Albeit belatedly, we raise a glass to folk and roots singer, songwriter and guitarist Dave Van Ronk who died on the 10th February. Born on the 10th June 1936 in Brooklyn, New York, as a life long sympathiser of the Socialist Movement he was a member of both the Workers League and the Socialist Equality party. Quitting school by the time he was 16 to become a merchant seaman, by his own admission music was the only thing to save him from a life destroyed. At that time he was listening to jazz, both traditional and be-bop, and teaching himself guitar, in his teens he was considered good enough to sit in at clubs, picking. He was even allowed to jam with big names like Coleman Hawkins and Johnny Hodges who passed through New York's numerous venues.

 

It was during one of these sit-ins that he met the folk legend Odetta who persuaded him to make a demo tape and send it to Albert Grossman who owned a club in Chicago (later, incidentally, to become Bob Dylan's manager), which he did and heard nothing. Eventually, tired of waiting, he hitchhiked all the way to the Windy City where Grossman claimed never to have received the tape but gave him an audition. Once he had finished he asked Grossman what he thought and it was not the reply he expected. Grossman allegedly stated, "Look son, I book Big Bill Broonzy, Sonny Terry and Brownie McGee. Why should I hire you?" Van Ronk exploded, accusing him off “crowjimming” (practising reverse racism) leaving him with no alternative but to hitchhike back to New York, which he did and got mugged in the process.

 

Soon though, came a total reversal of fortunes as Dave became one of the darlings of the Greenwich Village folk scene along with other up and coming performers such as Phil Ochs, Joni Mitchell, Tom Paxton and the young Bob Dylan along with the established acts like Rambling Jack Elliott and Odetta.
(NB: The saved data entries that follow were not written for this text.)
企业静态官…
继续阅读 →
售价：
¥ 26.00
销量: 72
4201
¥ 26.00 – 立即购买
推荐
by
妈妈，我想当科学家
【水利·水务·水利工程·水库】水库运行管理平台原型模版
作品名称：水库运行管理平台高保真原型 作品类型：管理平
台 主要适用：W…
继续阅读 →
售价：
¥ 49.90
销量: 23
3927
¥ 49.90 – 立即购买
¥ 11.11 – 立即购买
It would be his recordings for the Prestige label in the mid-sixties that really established his reputation, allowing him to work major folk festivals like Newport and to tour the length and breadth of the United States. A highly rated guitarist and a gifted writer, his music pays little regard to boundaries, soaking up folk, blues, country and jazz. Van Ronk continued to record for various labels throughout the decades, one of the more recent being ‘Another Time And Place’ which was released on Alcazar records in 1995 as well as near constant touring throughout the U.S. along with Canada and Europe, amazingly finding time to teach guitar at a workshop in his native New York right up to the time of his death.